Task details> Reproduce the part of the listing below that opens with the line containing "family: Proteaceae" and closes with the line containing "order: Procellariiformes", updated so that "common name" becomes "vernacular name" and nothing else changes.

Records provided>

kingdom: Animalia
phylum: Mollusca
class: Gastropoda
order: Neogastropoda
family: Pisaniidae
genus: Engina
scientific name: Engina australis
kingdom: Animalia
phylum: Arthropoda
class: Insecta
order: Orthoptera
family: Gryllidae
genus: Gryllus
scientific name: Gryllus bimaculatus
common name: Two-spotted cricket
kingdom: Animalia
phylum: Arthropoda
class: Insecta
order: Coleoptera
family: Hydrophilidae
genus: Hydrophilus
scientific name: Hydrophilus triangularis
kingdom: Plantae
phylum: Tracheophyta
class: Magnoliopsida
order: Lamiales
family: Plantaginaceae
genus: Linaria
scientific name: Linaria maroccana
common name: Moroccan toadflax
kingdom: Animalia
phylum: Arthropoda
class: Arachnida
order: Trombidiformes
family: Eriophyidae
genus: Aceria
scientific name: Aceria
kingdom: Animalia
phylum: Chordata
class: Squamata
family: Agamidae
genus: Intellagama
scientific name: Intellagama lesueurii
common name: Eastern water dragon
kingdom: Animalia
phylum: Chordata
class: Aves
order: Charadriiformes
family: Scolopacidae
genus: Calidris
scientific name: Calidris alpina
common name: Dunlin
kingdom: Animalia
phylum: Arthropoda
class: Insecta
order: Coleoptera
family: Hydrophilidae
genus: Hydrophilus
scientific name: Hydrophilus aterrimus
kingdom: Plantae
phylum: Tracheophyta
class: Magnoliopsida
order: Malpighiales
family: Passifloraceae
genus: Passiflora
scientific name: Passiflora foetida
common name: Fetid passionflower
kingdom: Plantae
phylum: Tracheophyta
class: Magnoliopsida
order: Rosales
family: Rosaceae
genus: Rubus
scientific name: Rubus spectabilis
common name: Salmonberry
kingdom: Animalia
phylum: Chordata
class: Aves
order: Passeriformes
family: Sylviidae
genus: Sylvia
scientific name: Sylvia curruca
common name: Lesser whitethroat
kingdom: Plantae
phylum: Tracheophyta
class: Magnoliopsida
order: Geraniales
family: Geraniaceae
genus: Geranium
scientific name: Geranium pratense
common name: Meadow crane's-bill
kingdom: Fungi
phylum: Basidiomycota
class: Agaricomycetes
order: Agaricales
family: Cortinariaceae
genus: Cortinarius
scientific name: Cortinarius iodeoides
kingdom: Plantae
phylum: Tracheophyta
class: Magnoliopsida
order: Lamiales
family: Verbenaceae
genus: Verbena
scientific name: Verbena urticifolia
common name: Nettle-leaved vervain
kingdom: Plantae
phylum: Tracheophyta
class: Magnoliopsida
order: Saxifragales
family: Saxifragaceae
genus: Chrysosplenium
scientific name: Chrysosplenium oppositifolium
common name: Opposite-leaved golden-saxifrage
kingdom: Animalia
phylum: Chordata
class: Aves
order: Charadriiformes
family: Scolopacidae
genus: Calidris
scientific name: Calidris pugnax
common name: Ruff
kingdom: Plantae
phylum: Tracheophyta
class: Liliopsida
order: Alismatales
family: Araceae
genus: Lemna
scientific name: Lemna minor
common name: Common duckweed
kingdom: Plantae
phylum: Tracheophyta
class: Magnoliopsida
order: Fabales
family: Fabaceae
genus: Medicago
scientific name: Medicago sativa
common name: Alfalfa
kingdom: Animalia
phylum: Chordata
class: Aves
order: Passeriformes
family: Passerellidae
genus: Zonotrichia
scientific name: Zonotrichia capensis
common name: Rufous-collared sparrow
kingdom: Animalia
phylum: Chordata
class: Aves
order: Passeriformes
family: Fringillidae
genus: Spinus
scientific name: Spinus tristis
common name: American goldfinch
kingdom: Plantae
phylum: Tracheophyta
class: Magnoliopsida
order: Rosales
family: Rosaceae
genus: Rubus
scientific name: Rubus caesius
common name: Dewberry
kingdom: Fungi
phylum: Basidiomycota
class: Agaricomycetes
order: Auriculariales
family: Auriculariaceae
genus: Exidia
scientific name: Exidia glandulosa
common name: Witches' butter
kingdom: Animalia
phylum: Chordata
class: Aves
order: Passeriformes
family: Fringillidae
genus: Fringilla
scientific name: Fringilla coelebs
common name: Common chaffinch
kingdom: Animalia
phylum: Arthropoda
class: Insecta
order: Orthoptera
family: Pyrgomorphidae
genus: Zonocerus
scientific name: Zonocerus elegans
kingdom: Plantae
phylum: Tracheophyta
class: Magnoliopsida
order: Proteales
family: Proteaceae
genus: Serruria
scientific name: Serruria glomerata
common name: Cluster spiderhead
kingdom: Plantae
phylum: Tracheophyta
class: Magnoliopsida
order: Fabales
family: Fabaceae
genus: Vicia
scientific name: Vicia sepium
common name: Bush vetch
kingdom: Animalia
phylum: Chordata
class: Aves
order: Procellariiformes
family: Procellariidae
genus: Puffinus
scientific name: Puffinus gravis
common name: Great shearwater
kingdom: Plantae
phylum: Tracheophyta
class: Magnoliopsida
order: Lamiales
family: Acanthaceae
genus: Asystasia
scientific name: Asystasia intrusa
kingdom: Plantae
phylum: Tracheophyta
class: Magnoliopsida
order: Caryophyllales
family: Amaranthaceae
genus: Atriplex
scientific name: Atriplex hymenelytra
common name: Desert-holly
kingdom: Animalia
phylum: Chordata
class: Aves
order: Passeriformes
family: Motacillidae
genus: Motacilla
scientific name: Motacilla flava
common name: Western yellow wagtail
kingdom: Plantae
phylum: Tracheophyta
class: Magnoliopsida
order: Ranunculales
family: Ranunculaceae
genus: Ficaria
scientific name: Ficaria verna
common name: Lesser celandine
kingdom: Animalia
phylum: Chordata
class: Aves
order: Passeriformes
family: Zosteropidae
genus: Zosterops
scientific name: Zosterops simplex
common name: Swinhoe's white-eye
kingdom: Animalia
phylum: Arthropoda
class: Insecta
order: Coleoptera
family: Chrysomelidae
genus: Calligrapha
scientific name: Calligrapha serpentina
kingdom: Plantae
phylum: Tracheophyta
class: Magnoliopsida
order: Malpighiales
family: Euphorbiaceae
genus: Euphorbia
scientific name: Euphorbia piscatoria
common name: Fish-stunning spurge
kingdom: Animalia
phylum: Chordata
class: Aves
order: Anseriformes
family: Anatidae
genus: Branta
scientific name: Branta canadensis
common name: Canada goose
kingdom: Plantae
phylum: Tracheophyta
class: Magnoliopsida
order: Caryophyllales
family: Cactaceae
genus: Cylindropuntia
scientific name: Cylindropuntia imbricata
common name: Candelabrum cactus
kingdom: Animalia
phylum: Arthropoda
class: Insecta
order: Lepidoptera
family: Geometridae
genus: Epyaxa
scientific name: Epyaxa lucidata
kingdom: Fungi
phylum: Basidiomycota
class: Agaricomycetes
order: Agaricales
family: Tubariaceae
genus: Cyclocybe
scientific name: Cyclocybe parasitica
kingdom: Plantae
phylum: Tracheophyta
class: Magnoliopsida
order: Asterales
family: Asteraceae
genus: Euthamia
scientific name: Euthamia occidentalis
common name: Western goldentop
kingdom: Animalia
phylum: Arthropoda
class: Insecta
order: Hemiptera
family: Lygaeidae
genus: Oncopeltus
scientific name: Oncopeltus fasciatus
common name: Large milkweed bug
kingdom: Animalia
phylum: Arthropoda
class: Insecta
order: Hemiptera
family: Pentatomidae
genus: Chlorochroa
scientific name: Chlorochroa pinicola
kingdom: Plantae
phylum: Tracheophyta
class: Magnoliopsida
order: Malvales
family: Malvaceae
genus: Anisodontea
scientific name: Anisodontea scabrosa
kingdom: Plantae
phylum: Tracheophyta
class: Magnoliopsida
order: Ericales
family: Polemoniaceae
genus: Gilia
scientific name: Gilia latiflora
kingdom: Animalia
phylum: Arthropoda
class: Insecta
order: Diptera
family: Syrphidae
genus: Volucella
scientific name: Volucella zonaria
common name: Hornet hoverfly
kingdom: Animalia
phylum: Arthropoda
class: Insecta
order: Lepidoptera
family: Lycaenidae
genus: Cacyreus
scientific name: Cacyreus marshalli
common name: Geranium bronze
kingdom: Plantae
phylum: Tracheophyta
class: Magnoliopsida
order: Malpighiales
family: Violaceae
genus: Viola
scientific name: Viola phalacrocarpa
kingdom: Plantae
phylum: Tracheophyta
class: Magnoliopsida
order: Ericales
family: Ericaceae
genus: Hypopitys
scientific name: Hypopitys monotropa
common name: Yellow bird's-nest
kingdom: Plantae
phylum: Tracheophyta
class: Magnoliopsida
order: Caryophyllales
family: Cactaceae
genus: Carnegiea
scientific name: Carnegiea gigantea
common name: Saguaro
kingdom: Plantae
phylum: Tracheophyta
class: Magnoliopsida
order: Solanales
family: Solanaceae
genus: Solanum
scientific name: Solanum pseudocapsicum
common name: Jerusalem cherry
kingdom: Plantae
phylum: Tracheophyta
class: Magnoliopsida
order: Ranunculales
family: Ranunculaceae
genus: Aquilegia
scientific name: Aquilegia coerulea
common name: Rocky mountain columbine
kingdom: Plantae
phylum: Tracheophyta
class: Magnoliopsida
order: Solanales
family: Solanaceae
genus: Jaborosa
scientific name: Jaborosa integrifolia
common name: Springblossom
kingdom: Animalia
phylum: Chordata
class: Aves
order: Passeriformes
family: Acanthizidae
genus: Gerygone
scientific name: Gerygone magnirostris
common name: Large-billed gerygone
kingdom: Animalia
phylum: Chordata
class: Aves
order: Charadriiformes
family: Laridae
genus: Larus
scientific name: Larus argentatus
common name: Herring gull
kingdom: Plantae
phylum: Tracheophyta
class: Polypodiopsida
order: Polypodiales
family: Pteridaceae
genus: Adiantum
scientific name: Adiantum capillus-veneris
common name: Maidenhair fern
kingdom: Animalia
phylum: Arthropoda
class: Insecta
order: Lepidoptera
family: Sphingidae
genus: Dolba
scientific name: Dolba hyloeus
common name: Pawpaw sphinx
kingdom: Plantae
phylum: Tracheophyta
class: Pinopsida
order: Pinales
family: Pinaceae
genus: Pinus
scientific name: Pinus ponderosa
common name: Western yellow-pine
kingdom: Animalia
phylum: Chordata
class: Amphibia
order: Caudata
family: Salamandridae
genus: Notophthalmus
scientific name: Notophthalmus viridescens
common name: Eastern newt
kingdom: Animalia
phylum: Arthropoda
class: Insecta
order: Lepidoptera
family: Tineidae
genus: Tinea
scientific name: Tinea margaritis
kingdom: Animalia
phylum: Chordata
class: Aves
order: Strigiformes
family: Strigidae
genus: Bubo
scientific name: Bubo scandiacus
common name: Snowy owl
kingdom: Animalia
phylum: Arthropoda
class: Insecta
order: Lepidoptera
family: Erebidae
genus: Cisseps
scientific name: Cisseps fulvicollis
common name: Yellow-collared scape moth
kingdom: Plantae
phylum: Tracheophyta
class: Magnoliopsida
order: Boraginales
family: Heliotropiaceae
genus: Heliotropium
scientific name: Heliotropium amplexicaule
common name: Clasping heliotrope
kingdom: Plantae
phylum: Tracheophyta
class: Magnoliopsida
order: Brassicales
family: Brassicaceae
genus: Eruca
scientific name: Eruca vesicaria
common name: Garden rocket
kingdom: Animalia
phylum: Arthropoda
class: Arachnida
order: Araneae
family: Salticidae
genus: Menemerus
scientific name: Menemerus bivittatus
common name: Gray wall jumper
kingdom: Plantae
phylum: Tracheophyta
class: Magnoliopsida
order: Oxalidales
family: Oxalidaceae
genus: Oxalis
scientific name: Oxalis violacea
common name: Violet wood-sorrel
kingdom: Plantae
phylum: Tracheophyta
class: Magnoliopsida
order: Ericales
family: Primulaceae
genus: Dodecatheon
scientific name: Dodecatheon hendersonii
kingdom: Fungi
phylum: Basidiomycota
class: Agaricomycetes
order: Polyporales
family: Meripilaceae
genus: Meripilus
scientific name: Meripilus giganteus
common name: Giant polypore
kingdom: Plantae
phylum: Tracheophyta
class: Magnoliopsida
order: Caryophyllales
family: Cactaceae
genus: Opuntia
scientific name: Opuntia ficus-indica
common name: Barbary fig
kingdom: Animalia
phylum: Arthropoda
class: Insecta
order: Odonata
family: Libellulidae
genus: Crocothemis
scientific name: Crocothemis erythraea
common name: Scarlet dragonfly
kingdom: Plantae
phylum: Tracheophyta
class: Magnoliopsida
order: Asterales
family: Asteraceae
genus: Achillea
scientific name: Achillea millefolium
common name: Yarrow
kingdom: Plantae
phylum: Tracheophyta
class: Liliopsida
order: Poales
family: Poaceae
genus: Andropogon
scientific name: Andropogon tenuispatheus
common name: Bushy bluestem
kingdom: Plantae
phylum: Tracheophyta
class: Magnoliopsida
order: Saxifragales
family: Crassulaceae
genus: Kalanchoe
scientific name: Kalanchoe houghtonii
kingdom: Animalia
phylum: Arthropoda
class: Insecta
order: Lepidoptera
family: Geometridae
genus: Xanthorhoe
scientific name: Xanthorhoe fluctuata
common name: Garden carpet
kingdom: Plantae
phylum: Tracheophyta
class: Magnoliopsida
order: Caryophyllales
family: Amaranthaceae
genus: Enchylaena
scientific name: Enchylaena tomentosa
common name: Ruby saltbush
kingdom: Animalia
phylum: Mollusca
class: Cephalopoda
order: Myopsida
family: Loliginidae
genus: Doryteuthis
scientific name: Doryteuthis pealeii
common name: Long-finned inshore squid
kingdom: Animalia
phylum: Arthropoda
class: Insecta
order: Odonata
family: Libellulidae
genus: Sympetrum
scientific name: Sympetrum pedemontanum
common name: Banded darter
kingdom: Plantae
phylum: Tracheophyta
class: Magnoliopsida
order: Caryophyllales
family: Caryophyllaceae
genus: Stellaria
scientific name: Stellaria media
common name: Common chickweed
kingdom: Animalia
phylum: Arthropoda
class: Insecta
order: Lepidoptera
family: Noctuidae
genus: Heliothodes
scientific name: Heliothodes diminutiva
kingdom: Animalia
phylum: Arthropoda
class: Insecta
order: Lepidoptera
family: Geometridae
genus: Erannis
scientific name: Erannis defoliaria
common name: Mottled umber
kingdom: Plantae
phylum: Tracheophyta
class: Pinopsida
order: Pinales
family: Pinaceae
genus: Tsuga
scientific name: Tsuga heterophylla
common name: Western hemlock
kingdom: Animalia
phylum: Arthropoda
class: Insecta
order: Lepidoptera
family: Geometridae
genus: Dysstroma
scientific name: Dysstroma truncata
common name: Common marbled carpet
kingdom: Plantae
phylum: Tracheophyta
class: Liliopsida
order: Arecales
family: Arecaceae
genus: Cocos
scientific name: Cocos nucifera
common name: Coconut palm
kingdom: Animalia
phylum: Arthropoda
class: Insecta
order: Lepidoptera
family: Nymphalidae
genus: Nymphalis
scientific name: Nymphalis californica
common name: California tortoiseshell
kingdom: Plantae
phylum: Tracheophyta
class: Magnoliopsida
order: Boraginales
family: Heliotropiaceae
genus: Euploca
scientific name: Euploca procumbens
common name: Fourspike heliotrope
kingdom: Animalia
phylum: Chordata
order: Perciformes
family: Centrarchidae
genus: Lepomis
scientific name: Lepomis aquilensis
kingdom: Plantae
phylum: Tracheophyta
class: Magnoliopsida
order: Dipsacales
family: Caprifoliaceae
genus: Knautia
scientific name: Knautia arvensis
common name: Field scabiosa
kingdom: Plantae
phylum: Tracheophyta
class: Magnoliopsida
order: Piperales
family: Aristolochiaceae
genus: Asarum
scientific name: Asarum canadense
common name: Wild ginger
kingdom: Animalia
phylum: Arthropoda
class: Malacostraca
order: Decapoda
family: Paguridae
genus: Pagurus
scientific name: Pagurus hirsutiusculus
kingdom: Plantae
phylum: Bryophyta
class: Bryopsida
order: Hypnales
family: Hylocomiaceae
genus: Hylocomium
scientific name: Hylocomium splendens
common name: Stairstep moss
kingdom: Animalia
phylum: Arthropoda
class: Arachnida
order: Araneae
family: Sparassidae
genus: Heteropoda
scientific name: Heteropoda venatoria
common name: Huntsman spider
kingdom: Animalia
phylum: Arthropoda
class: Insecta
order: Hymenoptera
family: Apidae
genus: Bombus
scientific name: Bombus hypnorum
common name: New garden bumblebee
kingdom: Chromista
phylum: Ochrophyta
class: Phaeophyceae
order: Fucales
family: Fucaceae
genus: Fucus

Final result>
family: Proteaceae
genus: Serruria
scientific name: Serruria glomerata
vernacular name: Cluster spiderhead
kingdom: Plantae
phylum: Tracheophyta
class: Magnoliopsida
order: Fabales
family: Fabaceae
genus: Vicia
scientific name: Vicia sepium
vernacular name: Bush vetch
kingdom: Animalia
phylum: Chordata
class: Aves
order: Procellariiformes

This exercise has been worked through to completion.